Flor v. Flor, 19689
Decision Date | 04 December 1961 |
Docket Number | No. 19689,19689 |
Citation | 366 P.2d 664 |
Parties | Ivan Wallace FLOR, Plaintiff in Error, v. Doris Eleanore FLOR, Defendant in Error. |
Court | Colorado Supreme Court |
James B. Radetsky, Denver, for plaintiff in error.
Burnett, Watson & Horan, Denver, for defendant in error.
We will refer to plaintiff in error as the 'husband' and to defendant in error as the 'wife'.
The action was commenced September 30, 1959, by the wife who sought a decree of divorce from the husband upon the statutory ground of cruelty. The wife also alleged that the husband was indebted to her in the sum of $9,100.00 which indebtedness included '$8,000.00 cash loaned by plaintiff to defendant for home defendant now occupies.' The prayer of the wife's complaint was that judgment enter granting her, '* * * a divorce, custody of the minor children, support for the children, repayment of loans, attorney fees, and costs, and for such other and further relief as the Court may deem proper.'
On March 9, 1960, the husband filed an answer to plaintiff's complaint in which he admitted the marriage of the parties and the birth of two children. He denied the alleged acts of cruelty with which he was charged in the complaint and denied any indebtedness to the wife. On the same day the answer was filed the court entered the following order:
'And thereupon, it is ordered by the Court that the defendant may have leave to withdraw his Answer; and defendant allows the case to proceed as a non-contested case.

--------------------------------------------------

# Problem
Transcribe the Flor v. Flor court decision above from "Flor v. Flor, 19689" up to and including "plaintiff in error.".

--------------------------------------------------

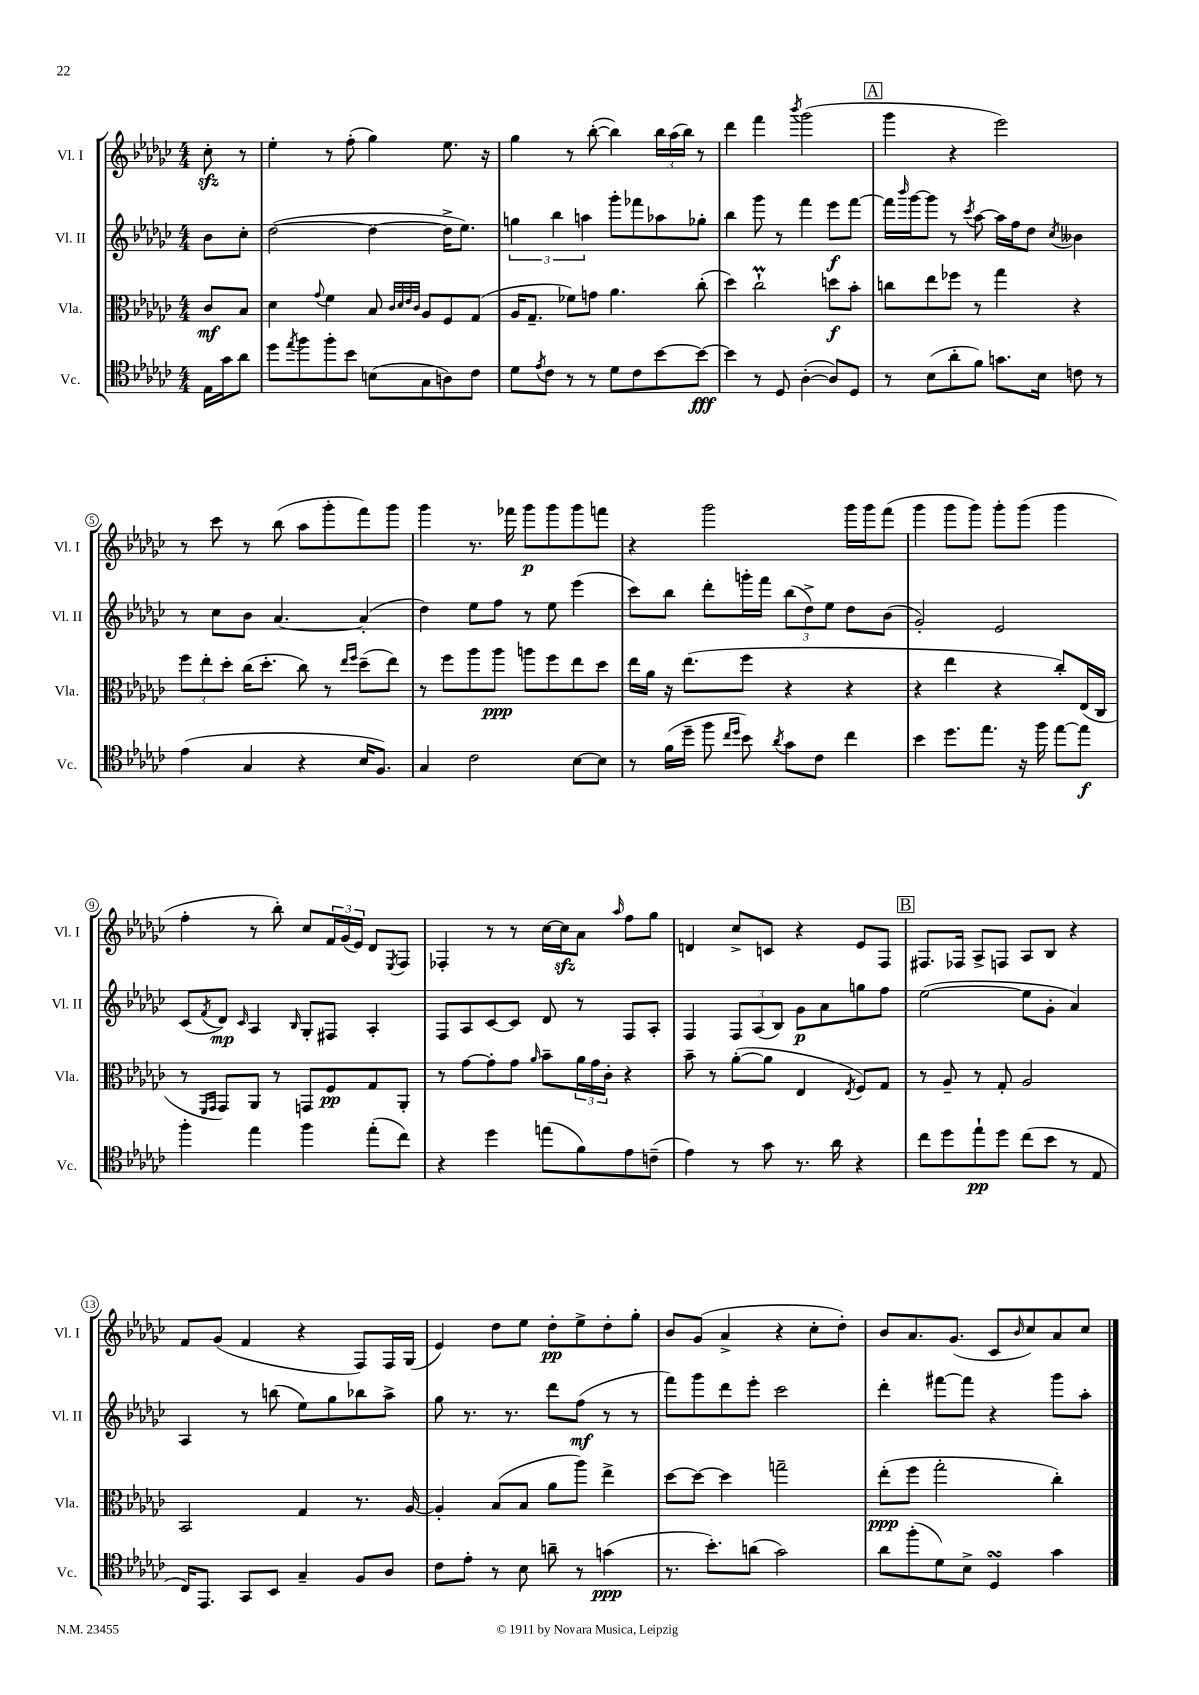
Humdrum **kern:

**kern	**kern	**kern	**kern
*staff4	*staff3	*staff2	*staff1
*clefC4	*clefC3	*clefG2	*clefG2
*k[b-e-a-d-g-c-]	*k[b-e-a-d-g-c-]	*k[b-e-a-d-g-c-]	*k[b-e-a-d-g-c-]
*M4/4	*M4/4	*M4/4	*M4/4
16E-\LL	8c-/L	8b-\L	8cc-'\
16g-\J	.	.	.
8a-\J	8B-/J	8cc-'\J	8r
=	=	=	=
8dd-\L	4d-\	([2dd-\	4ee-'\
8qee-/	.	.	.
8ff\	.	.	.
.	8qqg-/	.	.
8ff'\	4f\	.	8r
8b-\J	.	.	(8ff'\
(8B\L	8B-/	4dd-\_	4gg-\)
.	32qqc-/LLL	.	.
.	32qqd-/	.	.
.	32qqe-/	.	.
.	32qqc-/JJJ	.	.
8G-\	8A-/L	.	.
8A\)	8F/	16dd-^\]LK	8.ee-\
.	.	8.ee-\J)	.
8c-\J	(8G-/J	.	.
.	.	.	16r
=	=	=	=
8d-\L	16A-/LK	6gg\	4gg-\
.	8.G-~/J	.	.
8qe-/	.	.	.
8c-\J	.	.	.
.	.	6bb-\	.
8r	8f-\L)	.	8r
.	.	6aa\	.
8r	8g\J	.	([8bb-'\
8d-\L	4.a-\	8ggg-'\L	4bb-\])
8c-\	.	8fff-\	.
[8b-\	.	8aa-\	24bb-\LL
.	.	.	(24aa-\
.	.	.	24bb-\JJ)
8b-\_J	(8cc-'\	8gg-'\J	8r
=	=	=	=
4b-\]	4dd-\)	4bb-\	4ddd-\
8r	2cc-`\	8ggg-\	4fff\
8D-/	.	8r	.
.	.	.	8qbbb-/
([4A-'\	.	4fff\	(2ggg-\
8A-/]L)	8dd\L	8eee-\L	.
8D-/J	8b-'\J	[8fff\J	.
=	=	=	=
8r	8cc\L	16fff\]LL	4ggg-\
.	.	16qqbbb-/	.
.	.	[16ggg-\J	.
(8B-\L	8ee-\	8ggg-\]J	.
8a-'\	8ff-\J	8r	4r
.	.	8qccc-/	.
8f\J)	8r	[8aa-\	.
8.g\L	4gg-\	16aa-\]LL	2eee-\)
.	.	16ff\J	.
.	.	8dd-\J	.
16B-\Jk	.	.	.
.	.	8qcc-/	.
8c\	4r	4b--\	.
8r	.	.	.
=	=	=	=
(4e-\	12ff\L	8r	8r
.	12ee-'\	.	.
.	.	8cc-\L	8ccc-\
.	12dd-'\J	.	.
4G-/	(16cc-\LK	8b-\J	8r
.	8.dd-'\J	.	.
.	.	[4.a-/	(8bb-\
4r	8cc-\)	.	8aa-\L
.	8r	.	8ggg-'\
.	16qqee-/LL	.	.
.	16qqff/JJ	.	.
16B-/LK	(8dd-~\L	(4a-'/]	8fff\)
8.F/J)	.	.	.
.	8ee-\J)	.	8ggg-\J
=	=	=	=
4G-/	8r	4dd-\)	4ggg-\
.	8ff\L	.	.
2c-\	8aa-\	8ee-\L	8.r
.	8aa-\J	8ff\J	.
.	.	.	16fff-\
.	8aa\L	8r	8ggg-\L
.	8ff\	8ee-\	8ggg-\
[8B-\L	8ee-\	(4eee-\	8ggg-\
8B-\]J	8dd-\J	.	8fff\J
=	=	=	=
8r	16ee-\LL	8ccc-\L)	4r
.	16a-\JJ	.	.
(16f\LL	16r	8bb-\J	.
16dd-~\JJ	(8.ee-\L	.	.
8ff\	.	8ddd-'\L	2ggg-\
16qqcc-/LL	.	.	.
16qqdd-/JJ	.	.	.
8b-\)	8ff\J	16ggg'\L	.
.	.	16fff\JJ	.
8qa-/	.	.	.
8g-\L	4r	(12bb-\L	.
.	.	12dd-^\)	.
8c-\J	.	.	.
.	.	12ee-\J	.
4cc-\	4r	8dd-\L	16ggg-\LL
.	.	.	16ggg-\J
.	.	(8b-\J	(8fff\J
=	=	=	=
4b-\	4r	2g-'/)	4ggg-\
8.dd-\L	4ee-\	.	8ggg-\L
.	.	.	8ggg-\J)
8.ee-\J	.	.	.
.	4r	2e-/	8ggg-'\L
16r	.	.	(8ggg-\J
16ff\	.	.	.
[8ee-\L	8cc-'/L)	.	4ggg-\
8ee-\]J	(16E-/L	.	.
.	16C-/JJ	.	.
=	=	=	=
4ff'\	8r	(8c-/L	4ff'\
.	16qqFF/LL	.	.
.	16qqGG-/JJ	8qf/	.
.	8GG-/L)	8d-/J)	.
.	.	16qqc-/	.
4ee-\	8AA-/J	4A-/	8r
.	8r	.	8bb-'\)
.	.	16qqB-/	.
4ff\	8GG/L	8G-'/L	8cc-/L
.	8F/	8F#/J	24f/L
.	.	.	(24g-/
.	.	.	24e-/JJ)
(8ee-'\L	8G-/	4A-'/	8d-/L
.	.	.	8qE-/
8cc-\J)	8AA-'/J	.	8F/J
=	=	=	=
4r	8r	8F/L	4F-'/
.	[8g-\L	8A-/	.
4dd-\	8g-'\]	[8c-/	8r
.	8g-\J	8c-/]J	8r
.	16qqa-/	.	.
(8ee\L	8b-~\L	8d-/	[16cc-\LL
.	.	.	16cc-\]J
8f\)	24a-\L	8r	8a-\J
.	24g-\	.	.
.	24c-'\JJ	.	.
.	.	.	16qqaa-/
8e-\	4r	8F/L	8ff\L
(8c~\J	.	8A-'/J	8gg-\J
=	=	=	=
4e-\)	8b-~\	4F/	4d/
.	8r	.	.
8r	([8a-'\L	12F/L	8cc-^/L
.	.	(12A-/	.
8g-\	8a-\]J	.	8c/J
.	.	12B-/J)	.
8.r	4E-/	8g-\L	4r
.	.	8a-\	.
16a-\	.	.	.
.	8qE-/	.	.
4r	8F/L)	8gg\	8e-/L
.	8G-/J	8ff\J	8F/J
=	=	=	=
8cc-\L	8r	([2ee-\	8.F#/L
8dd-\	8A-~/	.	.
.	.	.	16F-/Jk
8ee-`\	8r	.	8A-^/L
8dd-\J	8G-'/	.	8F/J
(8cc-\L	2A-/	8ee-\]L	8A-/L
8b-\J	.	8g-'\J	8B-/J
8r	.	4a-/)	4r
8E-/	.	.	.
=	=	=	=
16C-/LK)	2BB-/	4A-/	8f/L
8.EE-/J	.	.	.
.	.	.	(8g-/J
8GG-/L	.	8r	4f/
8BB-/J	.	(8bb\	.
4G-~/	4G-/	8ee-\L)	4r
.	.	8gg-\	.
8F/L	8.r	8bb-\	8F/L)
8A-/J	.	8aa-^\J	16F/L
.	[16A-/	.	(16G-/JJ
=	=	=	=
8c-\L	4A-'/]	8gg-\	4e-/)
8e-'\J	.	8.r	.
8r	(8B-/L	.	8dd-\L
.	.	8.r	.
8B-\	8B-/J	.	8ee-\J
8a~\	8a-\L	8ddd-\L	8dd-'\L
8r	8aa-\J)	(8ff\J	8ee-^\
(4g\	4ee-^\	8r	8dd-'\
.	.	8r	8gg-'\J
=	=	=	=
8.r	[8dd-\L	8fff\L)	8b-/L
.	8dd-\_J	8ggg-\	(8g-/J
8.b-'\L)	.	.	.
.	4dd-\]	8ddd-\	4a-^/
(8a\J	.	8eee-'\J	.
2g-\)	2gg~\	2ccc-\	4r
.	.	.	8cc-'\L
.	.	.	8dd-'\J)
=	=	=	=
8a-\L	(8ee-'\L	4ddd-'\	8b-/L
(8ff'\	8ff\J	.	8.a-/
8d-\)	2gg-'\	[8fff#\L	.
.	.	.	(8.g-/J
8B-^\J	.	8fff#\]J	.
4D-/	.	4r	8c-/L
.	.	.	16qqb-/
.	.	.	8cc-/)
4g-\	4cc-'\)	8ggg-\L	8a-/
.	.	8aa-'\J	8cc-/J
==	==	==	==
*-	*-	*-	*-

--------------------------------------------------

# Written reply
Flor v. Flor, 19689
Decision Date | 04 December 1961 |
Docket Number | No. 19689,19689 |
Citation | 366 P.2d 664 |
Parties | Ivan Wallace FLOR, Plaintiff in Error, v. Doris Eleanore FLOR, Defendant in Error. |
Court | Colorado Supreme Court |
James B. Radetsky, Denver, for plaintiff in error.